◆ Records for processing ◆
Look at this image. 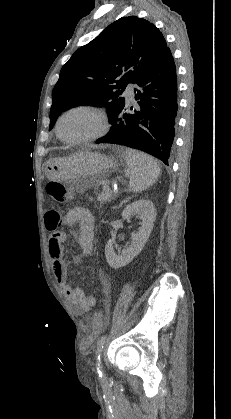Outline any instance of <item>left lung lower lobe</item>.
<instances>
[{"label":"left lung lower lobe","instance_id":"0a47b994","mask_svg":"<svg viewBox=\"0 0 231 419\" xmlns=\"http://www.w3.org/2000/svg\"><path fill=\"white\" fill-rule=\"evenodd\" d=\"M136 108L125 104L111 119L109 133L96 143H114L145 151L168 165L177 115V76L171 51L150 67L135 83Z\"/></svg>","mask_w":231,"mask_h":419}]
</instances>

--

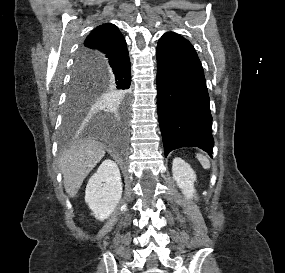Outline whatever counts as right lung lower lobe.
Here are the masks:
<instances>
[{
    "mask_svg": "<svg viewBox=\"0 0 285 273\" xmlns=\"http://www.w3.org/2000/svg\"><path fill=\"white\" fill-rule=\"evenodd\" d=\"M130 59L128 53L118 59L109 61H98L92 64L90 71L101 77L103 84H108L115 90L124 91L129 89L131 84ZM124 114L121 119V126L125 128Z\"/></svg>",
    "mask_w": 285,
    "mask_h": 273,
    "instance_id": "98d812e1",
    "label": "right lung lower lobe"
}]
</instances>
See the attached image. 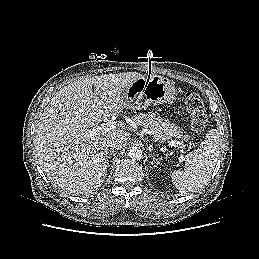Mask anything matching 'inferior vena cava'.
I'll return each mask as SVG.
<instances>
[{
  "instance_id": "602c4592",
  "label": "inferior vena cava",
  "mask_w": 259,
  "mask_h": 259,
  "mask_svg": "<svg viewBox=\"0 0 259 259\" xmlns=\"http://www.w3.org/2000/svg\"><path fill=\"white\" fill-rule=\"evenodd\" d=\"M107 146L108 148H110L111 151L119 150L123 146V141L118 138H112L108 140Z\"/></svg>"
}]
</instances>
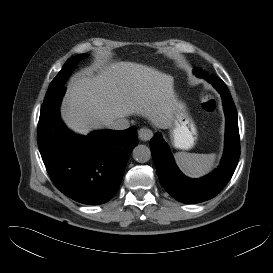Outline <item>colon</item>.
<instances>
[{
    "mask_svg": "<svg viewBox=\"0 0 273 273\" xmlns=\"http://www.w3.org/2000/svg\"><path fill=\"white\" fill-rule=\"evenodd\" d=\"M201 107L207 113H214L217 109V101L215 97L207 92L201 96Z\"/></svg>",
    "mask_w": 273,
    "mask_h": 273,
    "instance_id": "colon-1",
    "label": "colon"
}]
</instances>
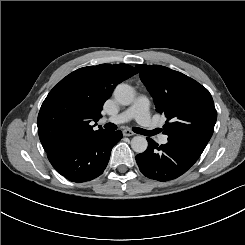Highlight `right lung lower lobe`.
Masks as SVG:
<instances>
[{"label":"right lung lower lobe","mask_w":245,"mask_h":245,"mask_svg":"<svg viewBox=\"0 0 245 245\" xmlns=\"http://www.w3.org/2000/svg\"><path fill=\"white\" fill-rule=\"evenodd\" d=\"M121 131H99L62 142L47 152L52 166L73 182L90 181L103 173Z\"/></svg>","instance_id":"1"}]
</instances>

--

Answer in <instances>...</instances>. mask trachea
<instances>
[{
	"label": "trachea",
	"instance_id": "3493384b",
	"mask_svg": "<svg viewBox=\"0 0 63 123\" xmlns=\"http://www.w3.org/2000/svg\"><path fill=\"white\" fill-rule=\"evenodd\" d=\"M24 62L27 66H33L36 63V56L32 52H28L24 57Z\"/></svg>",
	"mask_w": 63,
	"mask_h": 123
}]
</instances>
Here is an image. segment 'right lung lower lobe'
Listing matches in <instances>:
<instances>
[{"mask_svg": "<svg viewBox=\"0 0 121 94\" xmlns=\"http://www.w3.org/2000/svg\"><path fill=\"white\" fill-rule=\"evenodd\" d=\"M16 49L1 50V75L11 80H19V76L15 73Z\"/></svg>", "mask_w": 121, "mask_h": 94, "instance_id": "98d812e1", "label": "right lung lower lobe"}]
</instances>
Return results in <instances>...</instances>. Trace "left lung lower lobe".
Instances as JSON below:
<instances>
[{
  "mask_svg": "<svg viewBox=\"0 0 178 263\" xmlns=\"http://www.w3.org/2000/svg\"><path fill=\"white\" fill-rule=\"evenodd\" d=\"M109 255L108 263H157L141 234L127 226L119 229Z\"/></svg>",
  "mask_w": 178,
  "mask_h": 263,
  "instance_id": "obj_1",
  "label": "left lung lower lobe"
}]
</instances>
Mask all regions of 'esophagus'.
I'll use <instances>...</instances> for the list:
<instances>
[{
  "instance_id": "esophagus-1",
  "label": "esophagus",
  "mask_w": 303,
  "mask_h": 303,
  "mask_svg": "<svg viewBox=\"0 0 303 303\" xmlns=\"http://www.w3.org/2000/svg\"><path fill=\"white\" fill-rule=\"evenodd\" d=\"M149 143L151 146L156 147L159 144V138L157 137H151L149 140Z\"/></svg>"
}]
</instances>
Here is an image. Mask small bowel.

◆ Task details ◆
Copy out the lines from the line with "Mask all regions of 'esophagus'." to the line with "Here is an image. Mask small bowel.", swapping "small bowel" for "duodenum" and leaving everything else as it is.

◆ Response ◆
Mask all regions of 'esophagus'.
I'll use <instances>...</instances> for the list:
<instances>
[{
  "instance_id": "esophagus-1",
  "label": "esophagus",
  "mask_w": 303,
  "mask_h": 303,
  "mask_svg": "<svg viewBox=\"0 0 303 303\" xmlns=\"http://www.w3.org/2000/svg\"><path fill=\"white\" fill-rule=\"evenodd\" d=\"M149 143L151 146L156 147L159 144V138L157 137H151L149 140Z\"/></svg>"
}]
</instances>
Here is an image. Mask duodenum.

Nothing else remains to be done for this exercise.